3)  In terms of saving - you appear to have had your head screwed on previously with regards to that area so I am probably preaching to the experienced. You need to think about saving as something besides a lump of money in the corner. You need to layout some short, medium and long-term objectives for your saving (from below, short could be for tv licence, insurance, etc - things that you can plan for in the next year), medium term (car replacement, holidays, investment, etc) and long term (retirement etc) as well a cover of emergencies. I think sit down and start with your priorities/wishes/objectives and then start thinking about how to meet them.

Good luck!


----------



## csirl (8 Apr 2011)

> Do you pay off your full credit card balance each month? No
> If not, what is the balance on your credit card? 3K
> 
> Savings and investments: Not really c1000 in the Credit Union


 
Use the €1,000 in CU to pay off some of the credit card.
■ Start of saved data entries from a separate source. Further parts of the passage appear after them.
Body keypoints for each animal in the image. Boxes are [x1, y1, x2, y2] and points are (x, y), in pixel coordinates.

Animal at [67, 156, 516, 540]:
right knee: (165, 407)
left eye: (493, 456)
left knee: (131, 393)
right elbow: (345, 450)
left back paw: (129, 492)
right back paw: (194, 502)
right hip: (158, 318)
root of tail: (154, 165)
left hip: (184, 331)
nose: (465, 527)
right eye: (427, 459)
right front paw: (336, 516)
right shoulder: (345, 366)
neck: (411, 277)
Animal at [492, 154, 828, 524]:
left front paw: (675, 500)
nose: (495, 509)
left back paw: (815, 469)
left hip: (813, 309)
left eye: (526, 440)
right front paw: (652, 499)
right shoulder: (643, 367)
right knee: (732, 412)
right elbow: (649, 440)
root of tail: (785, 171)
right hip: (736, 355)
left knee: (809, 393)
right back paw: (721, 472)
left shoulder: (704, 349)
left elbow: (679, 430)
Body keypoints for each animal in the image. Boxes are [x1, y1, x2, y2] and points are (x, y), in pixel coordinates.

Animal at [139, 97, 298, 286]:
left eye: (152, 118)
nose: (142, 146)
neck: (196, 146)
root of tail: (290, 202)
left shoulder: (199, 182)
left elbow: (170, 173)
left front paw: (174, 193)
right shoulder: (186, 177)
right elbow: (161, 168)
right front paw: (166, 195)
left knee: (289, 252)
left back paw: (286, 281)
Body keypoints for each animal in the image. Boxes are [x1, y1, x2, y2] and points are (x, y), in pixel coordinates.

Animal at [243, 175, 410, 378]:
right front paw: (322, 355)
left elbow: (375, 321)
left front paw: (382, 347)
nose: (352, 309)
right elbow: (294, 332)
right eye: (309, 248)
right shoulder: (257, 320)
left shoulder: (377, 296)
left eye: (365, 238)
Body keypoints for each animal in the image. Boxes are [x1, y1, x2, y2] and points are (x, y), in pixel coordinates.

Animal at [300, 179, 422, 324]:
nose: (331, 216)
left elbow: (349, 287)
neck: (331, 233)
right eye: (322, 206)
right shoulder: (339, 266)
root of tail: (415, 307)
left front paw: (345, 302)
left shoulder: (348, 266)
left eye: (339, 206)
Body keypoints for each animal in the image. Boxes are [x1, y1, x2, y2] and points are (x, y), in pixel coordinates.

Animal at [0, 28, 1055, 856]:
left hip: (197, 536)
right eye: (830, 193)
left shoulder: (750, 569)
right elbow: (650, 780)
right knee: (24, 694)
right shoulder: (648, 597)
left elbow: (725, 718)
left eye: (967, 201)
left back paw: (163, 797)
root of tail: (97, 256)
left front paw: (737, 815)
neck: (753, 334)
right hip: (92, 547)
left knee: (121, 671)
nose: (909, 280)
Interest rate on CC is much higher than any interest (if any) you are getting from the CU. By not paying the CC, even though you have funds, you are costing yourself money.


----------



## Bronte (12 Apr 2011)

You're doing really well.  Ignore the people who want you to go out for now.  Would advise you to put off the pension but pay down extra on the mortgage for a couple of years to get a grip in the negative equity.  It will get easier as you spend more time in employment.  

That standing order of extra for the gas and esb is very clever.  Didn't realise people could do that it's good advice for people who struggle in the winter months.


----------